The approach involved comparing the similarity of each set ligands known to bind to a protein, to the equivalent sets of ligands of all other known drug targets in DrugBank, DrugBank is a tremendous “bioinformatics and cheminformatics resource that combines detailed drug (i.e. chemical, pharmacological and pharmaceutical) data with comprehensive drug target (i.e. sequence, structure, and pathway) information.” This analysis generated a network of related proteins, connected by the similarity of the sets of ligands known to bind to them.

We looked at two different kinds of ligand similarity metrics, the inverse Manhattan distance of our ElectroShape descriptor, and compared them to 2D Morgan fingerprints, calculated using the wonderful open source cheminformatics toolkit, RDKit from Greg Landrum. Morgan fingerprints use connectivity information similar to that used for the well known ECFP family of fingerprints, which had been used in the SEA method of Keiser et al. We also looked at the problem from the receptor side, comparing the active sites of the proteins. These complementary approaches produced networks that shared a minimal fraction (0.36% to 6.80%) of nodes: while the direct comparison of target ligand-binding sites could give valuable information in order to achieve some kind of target specificity, ligand-based networks may contribute information about unexpected interactions for side-effect prediction and polypharmacological profile optimization.

Our new target-fishing approach was able to predict drug adverse effects, build polypharmacology profiles, and relate targets from two complementary viewpoints:
ligand-based, and target-based networks.
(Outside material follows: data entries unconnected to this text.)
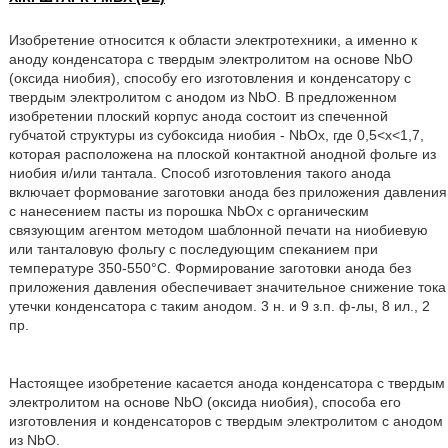
Изобретение относится к области электротехники, а именно к
аноду конденсатора с твердым электролитом на основе NbO
(оксида ниобия), способу его изготовления и конденсатору с
твердым электролитом с анодом из NbO. В предложенном
изобретении плоский корпус анода состоит из спеченной
губчатой структуры из субоксида ниобия - NbOx, где 0,5<х<1,7,
которая расположена на плоской контактной анодной фольге из
ниобия и/или тантала. Способ изготовления такого анода
включает формование заготовки анода без приложения давления
с нанесением пасты из порошка NbOx с органическим
связующим агентом методом шаблонной печати на ниобиевую
или танталовую фольгу с последующим спеканием при
температуре 350-550°C. Формирование заготовки анода без
приложения давления обеспечивает значительное снижение тока
утечки конденсатора с таким анодом. 3 н. и 9 з.п. ф-лы, 8 ил., 2
пр.
Настоящее изобретение касается анода конденсатора с твердым
электролитом на основе NbO (оксида ниобия), способа его
изготовления и конденсаторов с твердым электролитом с анодом
из NbO.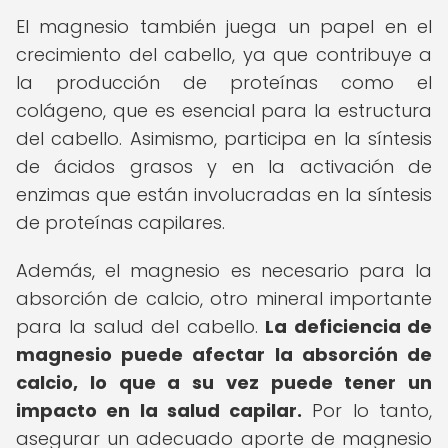
El magnesio también juega un papel en el
crecimiento del cabello, ya que contribuye a
la producción de proteínas como el
colágeno, que es esencial para la estructura
del cabello. Asimismo, participa en la síntesis
de ácidos grasos y en la activación de
enzimas que están involucradas en la síntesis
de proteínas capilares.
Además, el magnesio es necesario para la
absorción de calcio, otro mineral importante
para la salud del cabello.
La deficiencia de
magnesio puede afectar la absorción de
calcio, lo que a su vez puede tener un
impacto en la salud capilar.
Por lo tanto,
asegurar un adecuado aporte de magnesio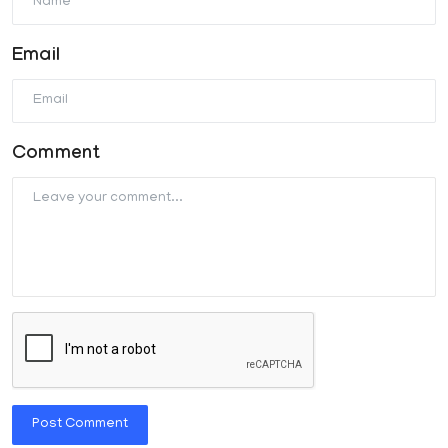
Email
Comment
Post Comment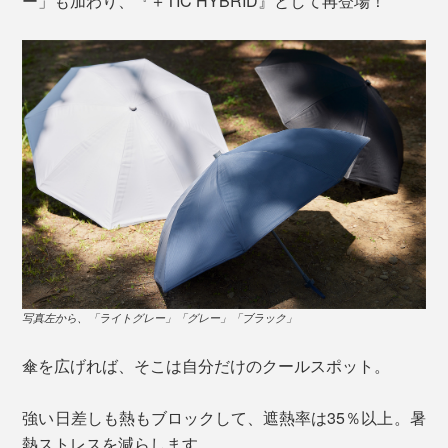
ー」も加わり、『＋TIC HYBRID』として再登場！
写真左から、「ライトグレー」「グレー」「ブラック」
傘を広げれば、そこは自分だけのクールスポット。
強い日差しも熱もブロックして、遮熱率は35％以上。暑
熱ストレスを減らします。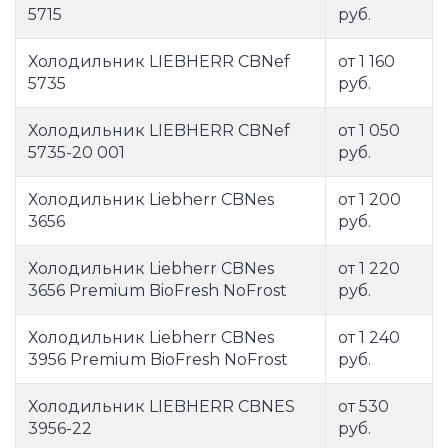
5715
руб.
Холодильник LIEBHERR CBNef
от 1 160
5735
руб.
Холодильник LIEBHERR CBNef
от 1 050
5735-20 001
руб.
Холодильник Liebherr CBNes
от 1 200
3656
руб.
Холодильник Liebherr CBNes
от 1 220
3656 Premium BioFresh NoFrost
руб.
Холодильник Liebherr CBNes
от 1 240
3956 Premium BioFresh NoFrost
руб.
Холодильник LIEBHERR CBNES
от 530
3956-22
руб.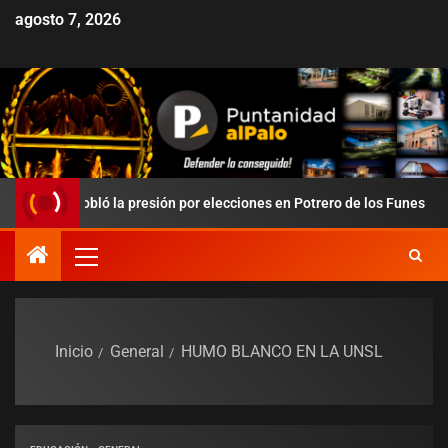
agosto 7, 2026
 redobló la presión por elecciones en Potrero de los Funes
Inicio
General
HUMO BLANCO EN LA UNSL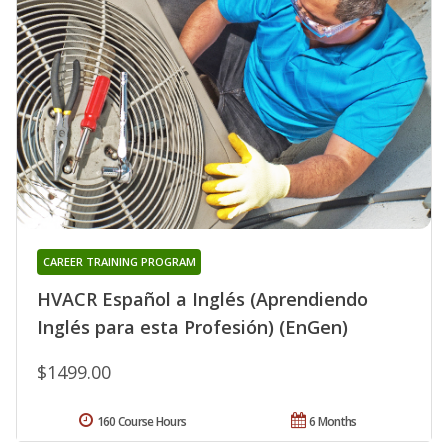
CAREER TRAINING PROGRAM
HVACR Español a Inglés (Aprendiendo
Inglés para esta Profesión) (EnGen)
$1499.00
160 Course Hours
6 Months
We used the DUD and WOMBAT benchmark sets for on-target validation, and the results were directly comparable to those obtained using other state-of-the-art target-fishing approaches. Off-target validation was performed using a limited set of non-annotated secondary targets for already known drugs. Comparison of the predicted adverse effects with data contained in the SIDER 2 database showed good specificity and reasonable selectivity. All of these features were implemented in a user-friendly web interface that: (i) can be queried for both polypharmacology profiles and adverse effects, (ii) links to related targets in ChEMBLdb in the three networks (2D, 4D ligand and 3D receptor), and (iii) displays the 2D structure of already annotated drugs.